I really notice this whenever Chicago is featured on “House Hunters.” My city is hyper-segregated and diverse, with a vast number of housing and neighborhood choices for aspiring homebuyers. I quickly noticed a pattern: Chicago-set episodes usually show couples on the hunt in white North Side neighborhoods or gentrifying Latino neighborhoods. They skip over the biggest geographic part of the city—the South Side. And their budgets are $400,000 and up. One agent said that price is typical for a first-time homebuyer. (According to Zillow, the actual median home price in Chicago is about $225,000.) People shell out double that for small condos in expensive neighborhoods, or they look to the Latino communities where whites continue to move in, driving up prices and igniting racial tensions.
Aspiring buyers never explicitly say they want to live in a white neighborhood: They rattle off amenities and architectural styles, and then they choose the whitest segregated neighborhoods in Chicago. Their money would go further if they shopped on the South Side, where I live. But few seem to venture there. I recall an interracial couple—wife black, husband white—who bought in a historic black neighborhood. She pushed the fact that the house was large and under budget. He complained it was too far to bike to work. Chicago is vast—there’s plenty of housing choice here, but that concept has been muddied by the racially restrictive housing policies that the city fine-tuned in the 20th century; banks, income inequality, legacy wealth, and discrimination have all played a factor. The redlining and racial covenants are gone, but, as “House Hunters” shows us every week, their legacy remains.

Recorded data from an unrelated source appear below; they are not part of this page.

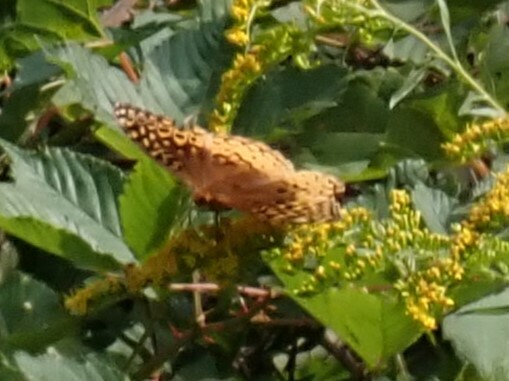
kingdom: Animalia
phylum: Arthropoda
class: Insecta
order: Lepidoptera
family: Nymphalidae
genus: Speyeria
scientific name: Speyeria cybele
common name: Great spangled fritillary
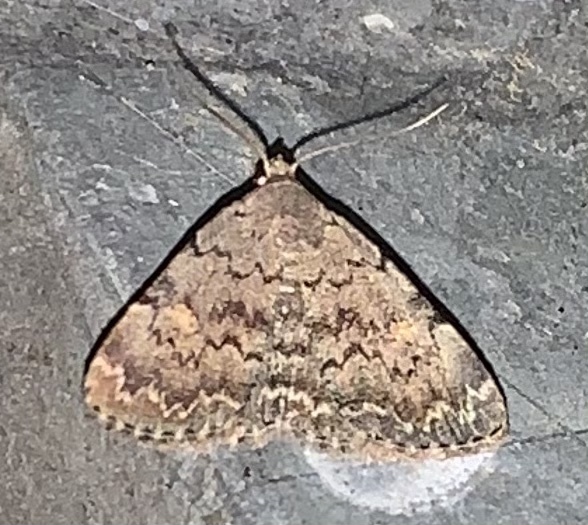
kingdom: Animalia
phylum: Arthropoda
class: Insecta
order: Lepidoptera
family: Erebidae
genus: Idia
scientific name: Idia aemula
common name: Common idia moth
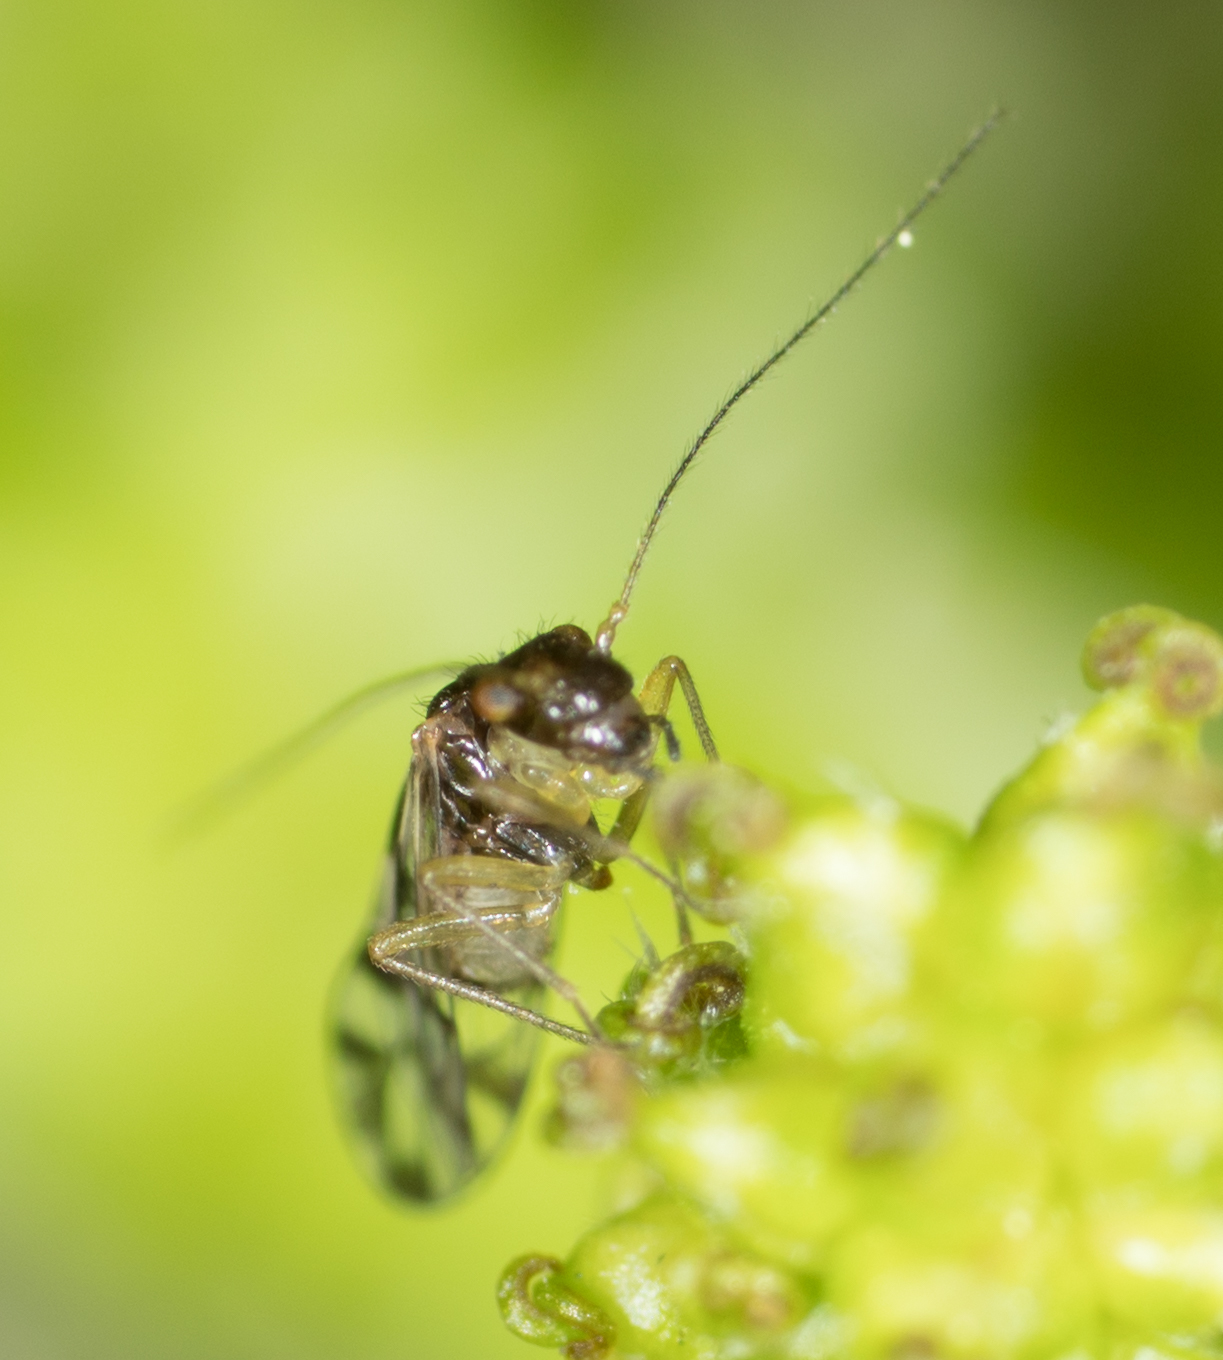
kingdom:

The show’s white couples might not agree on much, but they do all seem to want the same thing in a neighborhood. In the new book Cycle of Segregation: Social Processes and Residential Stratification, authors Maria Krysan and Kyle Crowder provide some insight into why. They posit a different spin on why housing segregation remains 50 years after the Fair Housing Act. Housing segregation is self-perpetuating, they say: Segregation persists because it already exists. “[R]esidential moves are structurally sorted along racial lines, which individuals’ perceptions and knowledge of residential options shaped by lived experiences and social interactions within a racially segregated social system,” they write. If you grew up in white segregation, that’s what you know and the social networks, neighborhood experiences, and daily activities reflect that reality.
Additionally, House Hunters International occasionally features families explaining that the reason they desire to live in a foreign country is to experience some cultural diversity. However, they often end up living in relatively well-off neighborhoods that are often white (even if they are not full of Americans). And the families could have found more diversity in the United States if they were willing to expand their options of where to live.
On the whole, House Hunters does very little with the neighborhood in which dwellings are located or even the block. Outside of very general descriptions, homes are treated as physical objects that could exist anywhere. This makes some sense given the way that Americans emphasize homes as private spaces. Of course, homes cannot be separated by their surroundings and certain aspects of neighborhoods matter a lot for buyers.